Oder schauen wir auf die Leistungsgruppe 3, für die es 11,52 Euro gibt. Dazu gehören Aufgaben wie das Absaugen der oberen Luftwege, Blasenspülung, Dekubitusbehandlung, dermatologische Bäder, tropfenweises Einbringen ärztlich verordneter flüssiger Medikamente in Harnblase, Harnröhre oder Darm, Einlauf, Klistier, Klysma, digitale Enddarmausräumung, Kompressionsverband anlegen, Stomabehandlung, stützende und stabilisierende Verbände, Wundverbände anlegen und wechseln einschließlich Versorgung der Wunde sowie zentrale Venenkatheter pflegen und wechseln. Ja, es gibt 11,52 Euro - egal wie viele Leistungen und inklusive aller weiteren Kosten. Erbringen Sie außerdem noch Leistungen der Leistungsgruppe 1, bleibt es trotzdem nur bei den insgesamt 11,52 Euro.
Und das alles soll möglichst mit motivierten Pflegefachkräften erfolgen. Geht das und wie geht das? Es geht. Und zwar zu Lasten der Arbeitsbedingungen - Schneller, schneller, schneller. Zu Lasten der Pflegebedürftigen, für die keine Zeit da ist. Zu Lasten der Qualität. Zu Lasten des Pflegeberufes. Täglich ist die Pflege in den Medien - mit schlechten Arbeitsbedingungen, schlechtem Image, mangelnder Qualität … Fazit: Es geht so nicht weiter!
Endlich für gute Arbeitsbedingungen in der Pflege sorgen
Eine zukunftsfähige Pflege kostet Geld. Aber es geht hier um mehr als nur um Geld. Es geht um gute Arbeitsbedingungen, die den Pflegeberuf attraktiv und zukunftsfähig machen. Die gesonderte Abrechnung von Fahrzeiten würde zum Beispiel den Stress im Straßenverkehr reduzieren. Eine zweite Pflegekraft reduziert den Stress bei der Leistungserbringung. Die Anerkennung jeder Leistungsgruppe würdigt die Hochwertigkeit und Qualität der Arbeit, die Pflegende tagtäglich erbringen.

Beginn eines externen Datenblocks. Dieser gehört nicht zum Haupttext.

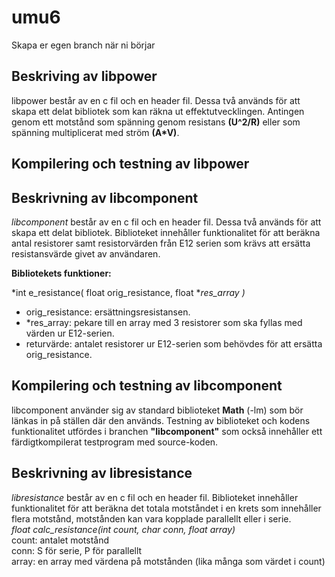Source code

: # umu6

Skapa er egen branch när ni börjar


## Beskriving av libpower
libpower består av en c fil och en header fil. Dessa två används för att skapa ett delat bibliotek som kan räkna ut effektutvecklingen. Antingen genom ett motstånd som spänning genom resistans **(U^2/R)** eller som spänning multiplicerat med ström **(A*V)**.

## Kompilering och testning av libpower

## Beskrivning av libcomponent
*libcomponent* består av en c fil och en header fil. Dessa två används för att skapa ett delat bibliotek. Biblioteket innehåller funktionalitet för att beräkna antal resistorer samt resistorvärden från E12 serien som krävs att ersätta resistansvärde givet av användaren.

**Bibliotekets funktioner:**

*int e_resistance( float orig_resistance, float \**res_array )*
- orig\_resistance: ersättningsresistansen.
- \*res\_array:  pekare till en array med 3 resistorer som ska fyllas med värden ur E12-serien.
- returvärde: antalet resistorer ur E12-serien som behövdes för att ersätta orig\_resistance. 

## Kompilering och testning av libcomponent
libcomponent använder sig av standard biblioteket **Math** (-lm) som bör länkas in på ställen där den används. Testning av biblioteket och kodens funktionalitet utfördes i branchen **"libcomponent"** som också innehåller ett färdigtkompilerat testprogram med source-koden. 

## Beskrivning av libresistance
*libresistance* består av en c fil och en header fil.
Biblioteket innehåller funktionalitet för att beräkna det totala motståndet i en krets som innehåller flera motstånd, motstånden kan vara kopplade parallellt eller i serie.  
*float calc_resistance(int count, char conn, float array)*  
count: antalet motstånd  
conn: S för serie, P för parallellt  
array: en array med värdena på motstånden (lika många som värdet i count)
 


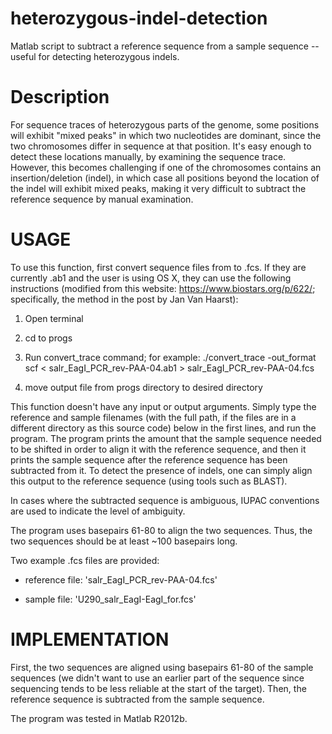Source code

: # heterozygous-indel-detection
Matlab script to subtract a reference sequence from a sample sequence -- useful for detecting heterozygous indels.

Description
===========

For sequence traces of heterozygous parts of the genome, some positions
will exhibit "mixed peaks" in which two nucleotides are dominant, since
the two chromosomes differ in sequence at that position. It's easy enough
to detect these locations manually, by examining the sequence trace.
However, this becomes challenging if one of the chromosomes contains an
insertion/deletion (indel), in which case all positions beyond the
location of the indel will exhibit mixed peaks, making it very difficult
to subtract the reference sequence by manual examination.

USAGE
=====

To use this function, first convert sequence files from to .fcs. If they
are currently .ab1 and the user is using OS X, they can use the following
instructions (modified from this website:
https://www.biostars.org/p/622/; specifically, the method in the post by Jan Van Haarst):

1. Open terminal

2. cd to progs

3. Run convert_trace command; for example: ./convert_trace -out_format scf < salr_EagI_PCR_rev-PAA-04.ab1 > salr_EagI_PCR_rev-PAA-04.fcs

4. move output file from progs directory to desired directory

This function doesn't have any input or output arguments. Simply type the
reference and sample filenames (with the full path, if the files are in a
different directory as this source code) below in the first lines, and 
run the program. The program prints the amount that the sample
sequence needed to be shifted in order to align it with the reference
sequence, and then it prints the sample sequence after the reference
sequence has been subtracted from it. To detect the presence of indels,
one can simply align this output to the reference sequence (using tools
such as BLAST).

In cases where the subtracted sequence is ambiguous, IUPAC conventions
are used to indicate the level of ambiguity.

The program uses basepairs 61-80 to align the two sequences. Thus, the 
two sequences should be at least ~100 basepairs long.

Two example .fcs files are provided:

- reference file: 'salr_EagI_PCR_rev-PAA-04.fcs'

- sample file: 'U290_salr_EagI-EagI_for.fcs'

IMPLEMENTATION
==============

First, the two sequences are aligned using basepairs 61-80 of the sample
sequences (we didn't want to use an earlier part of the sequence since
sequencing tends to be less reliable at the start of the target). Then,
the reference sequence is subtracted from the sample sequence.

The program was tested in Matlab R2012b.
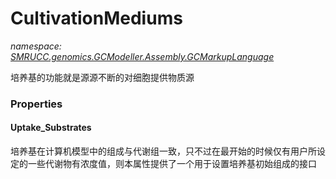 ﻿# CultivationMediums
_namespace: [SMRUCC.genomics.GCModeller.Assembly.GCMarkupLanguage](./index.md)_

培养基的功能就是源源不断的对细胞提供物质源




### Properties

#### Uptake_Substrates
培养基在计算机模型中的组成与代谢组一致，只不过在最开始的时候仅有用户所设定的一些代谢物有浓度值，则本属性提供了一个用于设置培养基初始组成的接口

Was könnten also stattdessen Fernbahnfahren und Häusliche Krankenpflege gemeinsam haben? Ganz einfach: Je mehr Haltestellen, umso höher der Preis. Nimmt man eine zweite Person mit, kostet die extra. Und der Weg zum Bahnhof ist auch zu bezahlen. Dieses Modell brauchen wir für die Häusliche Krankenpflege.
Laut Medienberichten haben die gesetzlichen Krankenkassen 2017 einen Überschuss von 3,1 Milliarden Euro erzielt. Damit steigen die Rücklagen und Reserven der Kassen auf 19 Milliarden Euro. Zusammen mit den von Fachleuten auf 9 Milliarden Euro kalkulierten Rücklagen im Gesundheitsfonds ergibt sich daraus eine Gesamtreserve im Gesundheitssystem von 28 Milliarden Euro. Die Krankenkassen wollen das Geld als Vorsorge für schlechte Zeiten nutzen. Dem stimmen wir zu. Aber nicht, indem es zurückgelegt wird. Sondern indem es in gute Arbeitsbedingungen für die Zukunft der Pflege investiert wird. Und zwar ab sofort - die Zeit drängt!
Matthias Steindorf ist Bereichsleiter Soziale Arbeit und Bildung des Paritätischen Sachsen. Er leitete viele Jahre das Fachreferat Pflege und begleitet aktuell Träger bei Kostensatzverhandlungen. Zudem ist er Mitglied der Pflegesatzkommission im Freistaat Sachsen.